I think we can. To address our high cost structure, we must redesign primary care to deliver consistent, high-quality care and service, and every Medical Group is already working on that redesign. We can also address these problems through the use of information technology that allows us to construct decision-support systems for Best Practices: practices that produce the best clinical outcomes at the lowest costs. As members become increasingly able to use the Internet, we must leverage that technology to deliver member service and to reduce the cost of collecting and transferring information to and from members. We also must improve the personal communication skills that we use with members--the art-of-medicine skills that are so important to members' satisfaction when they leave the doctor's office.

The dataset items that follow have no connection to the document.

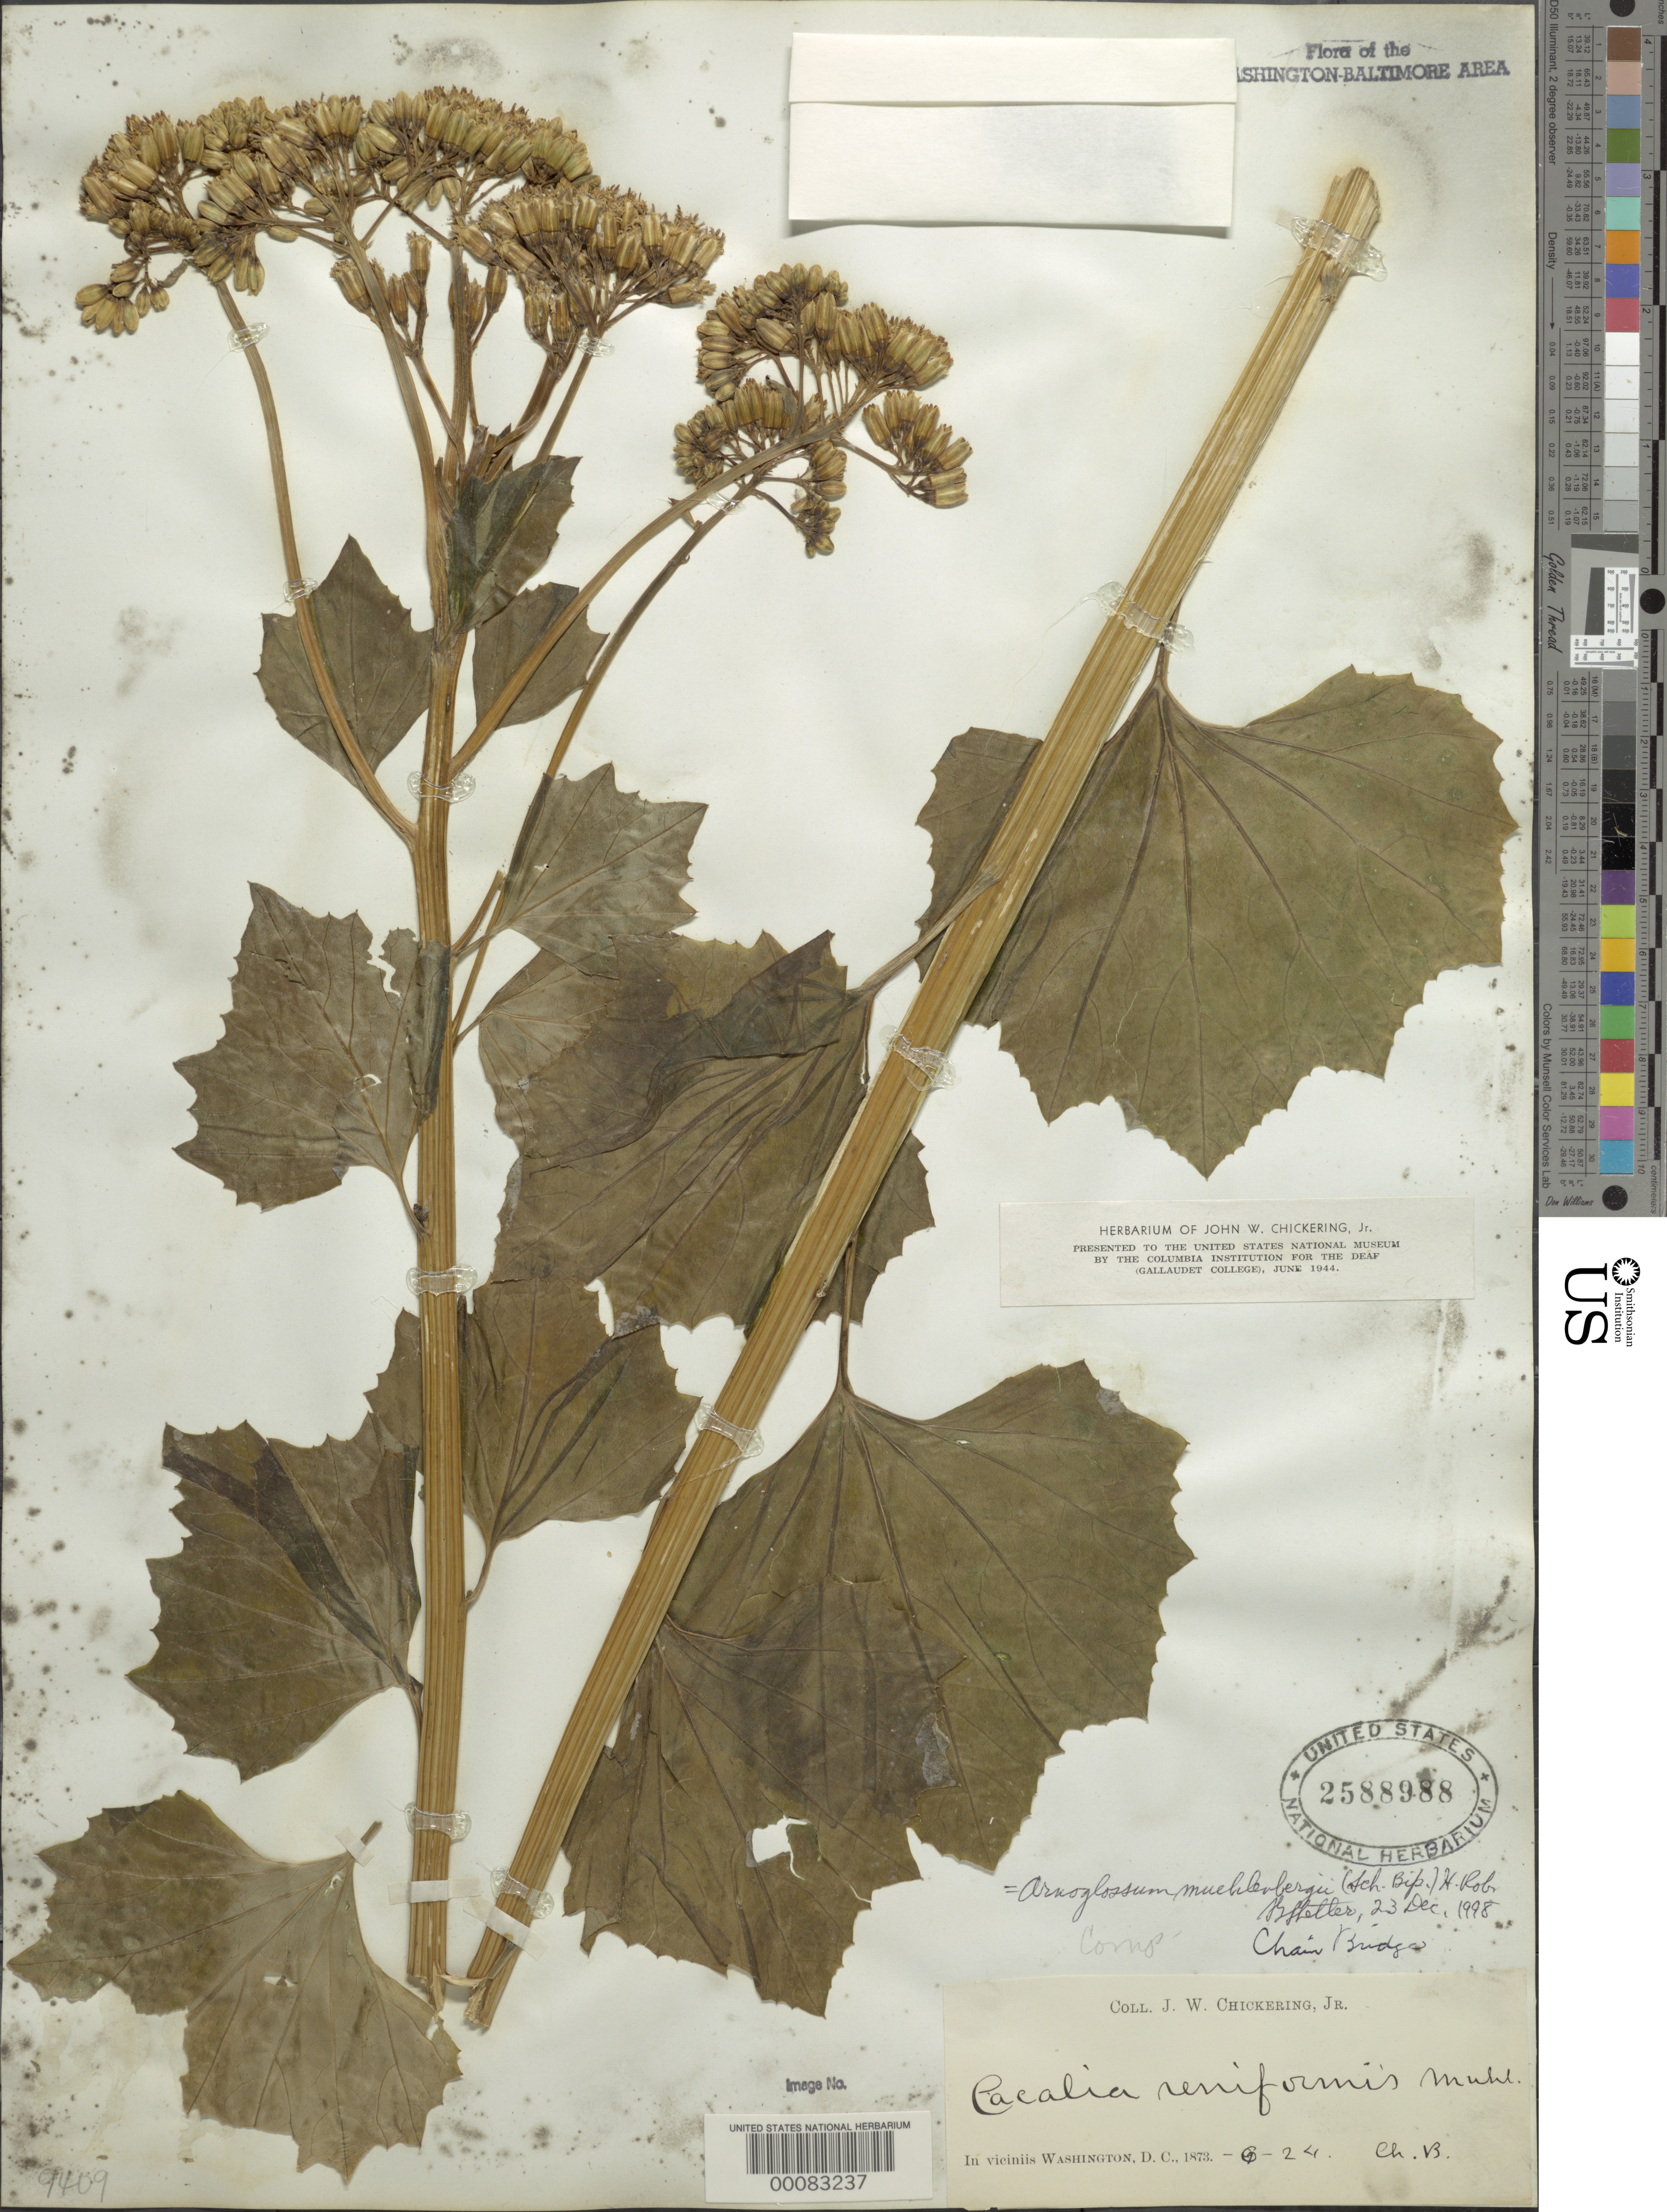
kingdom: Plantae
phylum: Tracheophyta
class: Magnoliopsida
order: Asterales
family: Asteraceae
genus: Arnoglossum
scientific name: Arnoglossum reniforme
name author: (Hook.) H. Rob.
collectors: J. Chickering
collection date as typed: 24 Jun 1924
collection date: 1924-06-24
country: United States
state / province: District of Columbia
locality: Chain Bridge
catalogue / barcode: US 2588988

In fact, from the member's perspective, our task is really pretty simple: We ought to answer the phone, meet members' needs, and treat them with dignity and empathy. That's it. If we do those three things, it hardly matters what else we do; we will be successful. If we fail to do those three things, however, it will not matter what else we do; we will not be successful.

Of course, we must do other things too. We must maintain affordability, which will necessitate our understanding how to build Medical Groups that are based on less expensive capital demands and delivery models. We also must properly do our basic business (eg, improving our contracting and referral processes). We must compensate ourselves effectively and ethically, for which we must understand how to use salary and incentive payments to encourage appropriate practices without compromising our professional ethics. We must also hold ourselves mutually accountable for our performance; we simply cannot have any Permanente physicians or Medical Groups that cannot perform adequately in terms of efficiency and quality of care and service.

I think back more than half a century ago, when Dr. Sidney Garfield and a handful of other visionaries built the foundations of what we now call Permanente Medicine out of the social chaos and economic dislocation of the Depression and World War II. As Permanente Medicine moved from the "fringes" to the "mainstream" and then to a leadership position in American health care, this brand of medical practice has served us, our members, and the entire country by using an ethical approach to high-quality, physician-directed, affordable health care.

In the current period of rapid and uncertain change and discontinuity, we have a similar opportunity to influence the future and to ensure our own sustainability. We can exert this influence by adapting and refining those time-tested principles of Permanente Medicine to carry them into a new era.

This article was adapted from Dr. Crosson's keynote address to the Inter-Regional Medical Directors Conference on Oct. 5 in Los Angeles.

References
1. Chernew ME, Hirth RA, Sonnad SS, Ermann R, Fendrick AM. Managed care, medical technology, and health care cost growth: a review of the evidence. Med Care Res Rev 1998;55:259-88; discussion 289-97.
2. Peden EA, Freeland MS. A historical analysis of medical spending growth, 1960-1993. Health Aff (Millwood) 1995;14:235-47.